Metallica bassist Robert Trujillo revealed the ceremony he puts every new vinyl record through, and said he couldn’t wait to do it with bandmate Kirk Hammett’s solo EP.

Portals was just released in association with Record Store Day. To mark the event’s 15th anniversary, Trujillo and Hammett shared their passion for the format in a panel talk moderated by Variety.

“The fantasy world that was created through vinyl and through the images of the album art and then the music itself was just all-encompassing,” Trujillo said. “And to this day, when I [get] a vinyl record, I go to my tour assistant, Jeff Bass, who is a vinyl enthusiast that loves audio gear, and I actually christen a new album on great gear.”

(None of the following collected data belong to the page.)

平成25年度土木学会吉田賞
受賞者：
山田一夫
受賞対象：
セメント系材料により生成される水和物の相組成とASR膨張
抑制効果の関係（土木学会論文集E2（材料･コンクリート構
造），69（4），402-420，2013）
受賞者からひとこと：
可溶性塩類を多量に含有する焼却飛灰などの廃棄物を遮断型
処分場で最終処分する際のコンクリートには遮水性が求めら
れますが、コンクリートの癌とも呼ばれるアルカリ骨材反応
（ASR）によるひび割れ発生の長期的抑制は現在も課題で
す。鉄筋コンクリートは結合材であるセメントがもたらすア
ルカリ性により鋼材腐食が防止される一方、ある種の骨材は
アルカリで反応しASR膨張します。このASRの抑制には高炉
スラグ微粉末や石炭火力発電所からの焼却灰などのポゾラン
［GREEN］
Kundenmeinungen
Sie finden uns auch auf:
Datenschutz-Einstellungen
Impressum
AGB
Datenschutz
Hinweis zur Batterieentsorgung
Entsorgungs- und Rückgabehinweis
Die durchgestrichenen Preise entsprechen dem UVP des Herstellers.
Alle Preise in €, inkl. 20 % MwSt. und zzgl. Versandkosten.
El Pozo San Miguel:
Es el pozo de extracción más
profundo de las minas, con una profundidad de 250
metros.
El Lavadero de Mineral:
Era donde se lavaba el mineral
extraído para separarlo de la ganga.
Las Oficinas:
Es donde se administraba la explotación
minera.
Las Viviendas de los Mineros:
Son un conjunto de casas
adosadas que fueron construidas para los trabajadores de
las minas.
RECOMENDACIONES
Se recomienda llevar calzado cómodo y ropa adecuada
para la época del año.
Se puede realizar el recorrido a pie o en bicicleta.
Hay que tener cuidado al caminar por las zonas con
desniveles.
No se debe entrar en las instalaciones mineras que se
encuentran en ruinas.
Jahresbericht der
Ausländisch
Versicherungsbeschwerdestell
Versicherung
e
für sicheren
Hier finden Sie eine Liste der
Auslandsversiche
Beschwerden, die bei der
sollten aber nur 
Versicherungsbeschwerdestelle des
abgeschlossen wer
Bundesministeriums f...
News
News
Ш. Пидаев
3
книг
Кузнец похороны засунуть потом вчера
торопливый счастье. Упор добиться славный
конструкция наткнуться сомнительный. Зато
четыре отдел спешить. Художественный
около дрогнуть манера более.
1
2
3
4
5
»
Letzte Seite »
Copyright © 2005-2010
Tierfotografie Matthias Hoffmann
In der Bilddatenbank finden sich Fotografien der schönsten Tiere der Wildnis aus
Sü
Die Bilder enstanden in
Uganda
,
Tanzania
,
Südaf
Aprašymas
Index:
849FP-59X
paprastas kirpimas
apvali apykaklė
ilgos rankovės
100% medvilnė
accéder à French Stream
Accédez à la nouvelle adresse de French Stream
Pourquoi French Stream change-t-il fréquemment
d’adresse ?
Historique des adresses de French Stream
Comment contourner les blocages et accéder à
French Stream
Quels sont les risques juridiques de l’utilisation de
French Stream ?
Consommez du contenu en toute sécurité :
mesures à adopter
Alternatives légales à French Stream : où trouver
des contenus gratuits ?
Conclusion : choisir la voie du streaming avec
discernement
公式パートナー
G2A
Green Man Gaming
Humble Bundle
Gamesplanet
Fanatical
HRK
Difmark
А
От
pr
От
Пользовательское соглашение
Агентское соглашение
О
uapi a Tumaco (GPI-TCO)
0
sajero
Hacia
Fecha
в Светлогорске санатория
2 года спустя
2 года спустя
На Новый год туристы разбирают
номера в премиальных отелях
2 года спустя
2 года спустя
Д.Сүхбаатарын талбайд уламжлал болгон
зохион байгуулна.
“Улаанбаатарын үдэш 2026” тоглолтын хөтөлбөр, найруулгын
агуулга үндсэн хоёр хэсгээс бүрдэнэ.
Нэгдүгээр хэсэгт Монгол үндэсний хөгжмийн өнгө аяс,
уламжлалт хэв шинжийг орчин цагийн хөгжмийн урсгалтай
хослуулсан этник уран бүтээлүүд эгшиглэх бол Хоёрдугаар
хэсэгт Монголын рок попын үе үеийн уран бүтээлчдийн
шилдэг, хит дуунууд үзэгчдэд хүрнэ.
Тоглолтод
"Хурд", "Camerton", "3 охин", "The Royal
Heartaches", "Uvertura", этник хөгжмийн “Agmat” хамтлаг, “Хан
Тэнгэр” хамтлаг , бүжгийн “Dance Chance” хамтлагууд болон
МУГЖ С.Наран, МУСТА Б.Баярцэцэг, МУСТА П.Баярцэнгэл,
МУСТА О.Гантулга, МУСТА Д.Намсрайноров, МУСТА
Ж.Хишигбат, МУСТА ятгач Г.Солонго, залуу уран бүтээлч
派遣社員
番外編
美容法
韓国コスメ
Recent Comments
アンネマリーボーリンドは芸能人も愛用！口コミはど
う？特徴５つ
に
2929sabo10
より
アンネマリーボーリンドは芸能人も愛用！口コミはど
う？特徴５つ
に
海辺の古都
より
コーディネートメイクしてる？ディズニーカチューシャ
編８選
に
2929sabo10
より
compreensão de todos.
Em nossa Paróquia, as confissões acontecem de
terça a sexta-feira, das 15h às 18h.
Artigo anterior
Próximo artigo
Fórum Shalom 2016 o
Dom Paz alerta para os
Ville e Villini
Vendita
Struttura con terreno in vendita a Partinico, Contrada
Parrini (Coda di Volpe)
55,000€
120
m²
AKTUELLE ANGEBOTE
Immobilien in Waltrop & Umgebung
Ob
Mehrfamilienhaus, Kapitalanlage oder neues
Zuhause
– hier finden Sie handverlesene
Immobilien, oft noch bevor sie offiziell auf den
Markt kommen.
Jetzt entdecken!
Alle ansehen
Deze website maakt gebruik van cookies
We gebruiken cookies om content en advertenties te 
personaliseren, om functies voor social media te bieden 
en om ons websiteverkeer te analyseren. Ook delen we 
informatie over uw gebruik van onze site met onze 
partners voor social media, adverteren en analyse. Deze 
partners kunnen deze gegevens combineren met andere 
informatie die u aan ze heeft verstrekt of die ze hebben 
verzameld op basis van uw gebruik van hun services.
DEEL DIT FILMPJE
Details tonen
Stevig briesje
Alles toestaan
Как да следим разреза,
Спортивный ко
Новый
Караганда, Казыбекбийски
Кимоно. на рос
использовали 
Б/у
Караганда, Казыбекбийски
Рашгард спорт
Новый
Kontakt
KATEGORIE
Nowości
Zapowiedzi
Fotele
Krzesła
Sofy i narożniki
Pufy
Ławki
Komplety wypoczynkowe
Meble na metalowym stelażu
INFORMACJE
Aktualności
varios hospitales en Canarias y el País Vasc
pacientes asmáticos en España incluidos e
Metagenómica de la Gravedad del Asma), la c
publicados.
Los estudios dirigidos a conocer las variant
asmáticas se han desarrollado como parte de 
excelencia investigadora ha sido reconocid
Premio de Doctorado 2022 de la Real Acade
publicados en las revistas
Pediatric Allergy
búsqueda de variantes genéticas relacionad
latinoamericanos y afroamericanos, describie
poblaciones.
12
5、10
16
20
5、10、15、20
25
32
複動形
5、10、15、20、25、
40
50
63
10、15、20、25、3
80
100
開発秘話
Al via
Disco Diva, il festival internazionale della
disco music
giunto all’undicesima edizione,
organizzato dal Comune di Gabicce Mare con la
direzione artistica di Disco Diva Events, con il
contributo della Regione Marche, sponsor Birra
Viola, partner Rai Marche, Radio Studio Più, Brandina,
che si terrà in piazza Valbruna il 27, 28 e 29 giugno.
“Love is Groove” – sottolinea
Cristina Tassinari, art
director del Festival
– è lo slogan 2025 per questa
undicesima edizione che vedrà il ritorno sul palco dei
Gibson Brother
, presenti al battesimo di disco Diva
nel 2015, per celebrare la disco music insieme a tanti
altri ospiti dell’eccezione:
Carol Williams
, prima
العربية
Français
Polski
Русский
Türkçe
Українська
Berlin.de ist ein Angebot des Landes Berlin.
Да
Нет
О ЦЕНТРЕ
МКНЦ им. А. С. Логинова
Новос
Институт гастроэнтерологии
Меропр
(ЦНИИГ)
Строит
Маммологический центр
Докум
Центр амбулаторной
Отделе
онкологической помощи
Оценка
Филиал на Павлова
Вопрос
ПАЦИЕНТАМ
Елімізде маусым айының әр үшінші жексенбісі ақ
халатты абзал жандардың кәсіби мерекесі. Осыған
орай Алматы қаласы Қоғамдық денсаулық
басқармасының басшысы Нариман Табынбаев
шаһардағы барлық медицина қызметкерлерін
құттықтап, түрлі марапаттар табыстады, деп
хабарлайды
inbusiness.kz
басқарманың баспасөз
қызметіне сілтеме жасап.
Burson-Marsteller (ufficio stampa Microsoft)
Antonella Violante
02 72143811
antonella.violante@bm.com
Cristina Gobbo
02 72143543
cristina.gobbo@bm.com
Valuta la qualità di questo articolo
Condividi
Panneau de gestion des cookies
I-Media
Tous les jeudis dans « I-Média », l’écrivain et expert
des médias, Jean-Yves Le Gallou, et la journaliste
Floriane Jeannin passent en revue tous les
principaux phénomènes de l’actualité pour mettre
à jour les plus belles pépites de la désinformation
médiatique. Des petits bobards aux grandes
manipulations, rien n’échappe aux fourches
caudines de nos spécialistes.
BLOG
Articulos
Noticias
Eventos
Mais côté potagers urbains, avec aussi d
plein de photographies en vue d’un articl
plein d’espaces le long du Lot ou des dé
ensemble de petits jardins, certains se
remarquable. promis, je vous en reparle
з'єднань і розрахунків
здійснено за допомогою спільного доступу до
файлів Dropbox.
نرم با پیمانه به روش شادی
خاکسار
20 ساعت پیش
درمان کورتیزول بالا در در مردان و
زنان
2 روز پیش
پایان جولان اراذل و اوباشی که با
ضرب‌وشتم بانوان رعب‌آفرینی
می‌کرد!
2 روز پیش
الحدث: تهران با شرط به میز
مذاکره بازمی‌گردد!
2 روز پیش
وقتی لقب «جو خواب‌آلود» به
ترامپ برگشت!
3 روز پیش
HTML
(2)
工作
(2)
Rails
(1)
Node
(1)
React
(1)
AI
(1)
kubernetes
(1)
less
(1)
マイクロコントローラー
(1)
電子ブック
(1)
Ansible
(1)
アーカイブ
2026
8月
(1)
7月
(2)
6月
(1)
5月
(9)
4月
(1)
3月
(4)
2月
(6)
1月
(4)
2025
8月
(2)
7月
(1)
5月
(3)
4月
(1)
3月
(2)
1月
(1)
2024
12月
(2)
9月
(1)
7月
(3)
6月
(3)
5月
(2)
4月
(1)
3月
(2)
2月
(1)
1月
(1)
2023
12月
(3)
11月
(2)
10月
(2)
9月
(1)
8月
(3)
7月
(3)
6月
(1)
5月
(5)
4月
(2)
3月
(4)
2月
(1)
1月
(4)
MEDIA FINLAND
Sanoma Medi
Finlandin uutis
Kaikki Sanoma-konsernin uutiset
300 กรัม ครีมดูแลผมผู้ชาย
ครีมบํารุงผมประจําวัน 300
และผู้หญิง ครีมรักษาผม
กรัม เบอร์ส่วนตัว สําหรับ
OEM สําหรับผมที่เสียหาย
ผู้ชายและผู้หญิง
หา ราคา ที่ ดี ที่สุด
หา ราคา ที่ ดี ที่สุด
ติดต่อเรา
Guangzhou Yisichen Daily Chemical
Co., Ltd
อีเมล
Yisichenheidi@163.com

He continued: “I’m going to do this with Kirk’s record – I am going to sit there and I’m gonna play that record and I’m gonna close my eyes and it takes me on a journey. And I love that that can happen again now. It faded for a while, but it feels like it’s back, and…vinyl is strong again.”

The bassist went on to recall visiting record stores with his parents as a kid. “It was just this fantasy world, driven by the music itself, but also seeing the album covers,” Trujillo explained. “They become part of that chapter in your life. Abraxas by Santana was the first album I ever bought, and if you look at that album cover, it’s insane. What does it mean? You’ve got these beautiful naked people on there and you’re a little kid going, ‘Wow.’ At the same time you’ve got this table of fruit and these conga drums and these indigenous characters, and it was just really fascinating to me.

“But then my friend’s older brother had the first couple of Black Sabbath records, so if you look at that cover and you hear the song ‘Black Sabbath’ and you look at that cover… do it tonight and you will get scared, I promise.”

For his part, Hammett enthused about visiting an independent store’s import section when he was young, because he couldn’t find the music he wanted in mainstream shops. “‘Wow, this great Tygers of Pan Tang album! Oh wow, Motorhead – these guys look scary; this must be good,’” he recalled thinking.

“That’s how I discovered the type of music that went on to influence me the most and shape my artistic career. And I have very unique memories of putting records on turntables and just picking up the needle and putting it down again, trying to learn a song on guitar. I got pretty good at knowing where in that little inch that part of the song was that I needed to work on!”